After you access the collection, you can return a single object by using an index value in parentheses (this is similar to how you work with arrays). The index value is usually a number or a name. For more information, see Returning an Object from a Collection.

The following example uses the Documents property to access the Documents collection. The index number is used to return the first document in the Documents collection. The Close method is then applied to the Document object to close the first document in the Documents collection.

Sub CloseDocument() 
    Documents(1).Close 
End Sub

The following example uses a name (specified as a string) to identify a Document object within the Documents collection.

Sub CloseSalesDoc() 
    Documents("Sales.doc").Close 
End Sub

Collection objects often have methods and properties that you can use to modify the whole collection of objects. The Documents object has a Save method that saves all the documents in the collection. The following example saves the open documents by applying the Save method.

Sub SaveAllOpenDocuments() 
    Documents.Save 
End Sub

The Document object also has a Save method that is available for saving a single document. The following example saves the document named Sales.doc.

Sub SaveSalesDoc() 
    Documents("Sales.doc").Save 
End Sub

To return an object that is further down in the Word object hierarchy, you must "drill down" to it by using properties and methods to return objects.
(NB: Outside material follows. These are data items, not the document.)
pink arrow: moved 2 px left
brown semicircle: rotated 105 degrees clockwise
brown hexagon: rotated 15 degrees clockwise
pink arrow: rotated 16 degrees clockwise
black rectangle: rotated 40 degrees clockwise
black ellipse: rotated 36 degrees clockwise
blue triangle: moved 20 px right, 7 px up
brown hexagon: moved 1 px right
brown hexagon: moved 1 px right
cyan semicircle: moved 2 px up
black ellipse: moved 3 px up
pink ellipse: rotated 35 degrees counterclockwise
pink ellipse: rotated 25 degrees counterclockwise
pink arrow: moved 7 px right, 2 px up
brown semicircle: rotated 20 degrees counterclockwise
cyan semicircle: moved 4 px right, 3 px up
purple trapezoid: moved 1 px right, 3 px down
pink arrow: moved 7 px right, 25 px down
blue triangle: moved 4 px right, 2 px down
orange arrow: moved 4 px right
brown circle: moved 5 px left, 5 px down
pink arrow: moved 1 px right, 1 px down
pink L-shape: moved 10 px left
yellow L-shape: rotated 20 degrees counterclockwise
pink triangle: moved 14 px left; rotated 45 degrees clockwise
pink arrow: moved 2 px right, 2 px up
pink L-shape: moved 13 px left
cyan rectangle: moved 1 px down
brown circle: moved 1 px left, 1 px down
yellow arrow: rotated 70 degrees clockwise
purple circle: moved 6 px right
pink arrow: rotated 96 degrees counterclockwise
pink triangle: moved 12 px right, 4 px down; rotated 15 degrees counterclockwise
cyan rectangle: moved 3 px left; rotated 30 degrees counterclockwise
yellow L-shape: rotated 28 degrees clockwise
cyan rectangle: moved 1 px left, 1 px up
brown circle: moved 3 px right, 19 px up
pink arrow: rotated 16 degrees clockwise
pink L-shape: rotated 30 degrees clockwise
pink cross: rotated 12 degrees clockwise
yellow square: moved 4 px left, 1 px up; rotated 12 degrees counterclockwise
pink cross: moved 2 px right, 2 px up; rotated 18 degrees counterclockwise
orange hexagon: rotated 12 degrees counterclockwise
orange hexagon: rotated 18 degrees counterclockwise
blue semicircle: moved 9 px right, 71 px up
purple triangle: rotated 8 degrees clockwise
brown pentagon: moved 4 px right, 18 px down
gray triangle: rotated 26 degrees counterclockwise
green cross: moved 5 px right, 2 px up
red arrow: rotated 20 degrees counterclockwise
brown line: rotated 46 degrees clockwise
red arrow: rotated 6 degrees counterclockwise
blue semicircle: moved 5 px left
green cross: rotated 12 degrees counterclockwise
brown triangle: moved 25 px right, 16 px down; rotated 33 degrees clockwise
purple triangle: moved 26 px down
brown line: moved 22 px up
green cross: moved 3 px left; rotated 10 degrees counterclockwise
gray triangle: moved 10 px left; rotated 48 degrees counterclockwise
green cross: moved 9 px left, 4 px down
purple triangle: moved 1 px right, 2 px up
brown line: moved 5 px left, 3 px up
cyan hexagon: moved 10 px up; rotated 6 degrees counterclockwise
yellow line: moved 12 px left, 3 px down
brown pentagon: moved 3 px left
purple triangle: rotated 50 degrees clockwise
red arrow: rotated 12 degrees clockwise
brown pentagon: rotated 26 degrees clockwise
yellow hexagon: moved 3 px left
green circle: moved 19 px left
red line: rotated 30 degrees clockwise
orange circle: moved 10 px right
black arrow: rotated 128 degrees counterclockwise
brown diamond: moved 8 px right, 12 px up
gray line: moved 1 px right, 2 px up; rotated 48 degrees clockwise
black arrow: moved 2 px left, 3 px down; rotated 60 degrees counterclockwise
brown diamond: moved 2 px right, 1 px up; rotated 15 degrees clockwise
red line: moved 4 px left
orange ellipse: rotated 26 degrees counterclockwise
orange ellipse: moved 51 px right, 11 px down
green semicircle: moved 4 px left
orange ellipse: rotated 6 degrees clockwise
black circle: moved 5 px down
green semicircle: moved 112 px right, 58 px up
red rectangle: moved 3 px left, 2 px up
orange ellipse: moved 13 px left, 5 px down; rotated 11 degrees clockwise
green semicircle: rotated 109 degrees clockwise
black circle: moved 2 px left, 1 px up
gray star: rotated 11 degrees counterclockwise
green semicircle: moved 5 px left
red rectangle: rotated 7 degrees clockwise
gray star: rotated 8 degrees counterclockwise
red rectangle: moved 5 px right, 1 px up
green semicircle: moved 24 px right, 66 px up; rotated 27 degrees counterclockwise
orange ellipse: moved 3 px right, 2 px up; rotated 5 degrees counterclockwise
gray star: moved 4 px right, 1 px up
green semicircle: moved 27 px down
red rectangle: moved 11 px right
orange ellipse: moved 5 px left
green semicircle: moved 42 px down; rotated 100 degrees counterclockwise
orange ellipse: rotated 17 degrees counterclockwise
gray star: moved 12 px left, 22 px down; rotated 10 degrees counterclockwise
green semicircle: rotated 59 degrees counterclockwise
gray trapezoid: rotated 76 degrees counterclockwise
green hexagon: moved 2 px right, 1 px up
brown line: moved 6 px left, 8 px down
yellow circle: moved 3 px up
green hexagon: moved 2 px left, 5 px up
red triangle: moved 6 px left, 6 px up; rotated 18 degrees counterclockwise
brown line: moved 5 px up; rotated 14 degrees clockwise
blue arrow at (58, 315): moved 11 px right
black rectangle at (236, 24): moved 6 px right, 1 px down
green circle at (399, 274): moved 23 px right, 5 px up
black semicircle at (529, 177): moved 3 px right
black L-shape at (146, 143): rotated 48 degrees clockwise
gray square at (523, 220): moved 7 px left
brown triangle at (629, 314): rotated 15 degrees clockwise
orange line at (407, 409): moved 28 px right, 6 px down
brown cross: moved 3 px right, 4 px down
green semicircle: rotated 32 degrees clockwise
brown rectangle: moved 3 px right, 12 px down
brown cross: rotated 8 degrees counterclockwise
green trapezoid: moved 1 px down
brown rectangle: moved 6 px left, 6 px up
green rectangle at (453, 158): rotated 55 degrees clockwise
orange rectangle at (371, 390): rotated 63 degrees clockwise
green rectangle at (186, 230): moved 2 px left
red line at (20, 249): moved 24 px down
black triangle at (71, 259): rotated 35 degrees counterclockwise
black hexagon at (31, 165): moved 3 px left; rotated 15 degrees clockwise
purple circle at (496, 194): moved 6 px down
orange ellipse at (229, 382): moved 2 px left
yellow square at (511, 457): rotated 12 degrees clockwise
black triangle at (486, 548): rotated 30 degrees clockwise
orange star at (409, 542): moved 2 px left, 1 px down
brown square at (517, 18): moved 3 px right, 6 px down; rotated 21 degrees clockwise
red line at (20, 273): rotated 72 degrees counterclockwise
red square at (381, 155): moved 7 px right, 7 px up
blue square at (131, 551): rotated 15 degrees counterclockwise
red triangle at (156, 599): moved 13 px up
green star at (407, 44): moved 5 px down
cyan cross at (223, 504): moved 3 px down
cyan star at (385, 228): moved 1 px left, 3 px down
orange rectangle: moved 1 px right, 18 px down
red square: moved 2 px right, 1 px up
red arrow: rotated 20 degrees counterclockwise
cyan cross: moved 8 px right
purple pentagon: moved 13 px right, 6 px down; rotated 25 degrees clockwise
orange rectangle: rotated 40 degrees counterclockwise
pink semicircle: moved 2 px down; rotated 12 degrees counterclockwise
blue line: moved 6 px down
To see how this is done, open the Visual Basic Editor and click Object Browser on the View menu. Click Application in the Classes list on the left. Then click ActiveDocument from the list of members on the right. The text at the bottom of the Object Browser indicates that ActiveDocument is a read-only property that returns a Document object. Click Document at the bottom of the Object Browser; the Document object is automatically selected in the Classes list, and the Members list displays the members of the Document object. Scroll through the list of members until you find Close. Click the Close method. The text at the bottom of the Object Browser window shows the syntax for the method. For more information about the method, press F1 or click the Help button to jump to the Close method Help topic.

Given this information, you can write the following instruction to close the active document.

Sub CloseDocSaveChanges() 
    ActiveDocument.Close SaveChanges:=wdSaveChanges 
End Sub

The following example maximizes the active document window.

Sub MaximizeDocumentWindow() 
    ActiveDocument.ActiveWindow.WindowState = wdWindowStateMaximize 
End Sub

The ActiveWindow property returns a Window object that represents the active window. The WindowState property is set to the maximize constant (wdWindowStateMaximize).

The following example creates a document and displays the Save As dialog box so that a name can be provided for the document.

Sub CreateSaveNewDocument() 
    Documents.Add.Save 
End Sub

The Documents property returns the Documents collection. The Add method creates a new document and returns a Document object. The Save method is then applied to the Document object.

As you can see, you use methods or properties to drill down to an object. That is, you return an object by applying a method or property to an object above it in the object hierarchy. After you return the object that you want, you can apply the methods and control the properties of that object.

Until you become familiar with the Word object model, there are tools that you can use to help you drill down through the hierarchy.

  • Microsoft IntelliSense. When you type a period (.) after an object in the Visual Basic Editor, a list of available properties and methods is displayed. For example, if you type Application., a drop-down list of methods and properties of the Application object is displayed.

  • Help. You can also use Help to find out which properties and methods can be used with an object. Each object topic in Help includes a See Also jump that displays a list of properties and methods for the object. Press F1 while in the Object Browser or in a module to jump to the appropriate Help topic.

  • Object Browser. The Object Browser in the Visual Basic Editor displays the members (properties and methods) of the Word objects.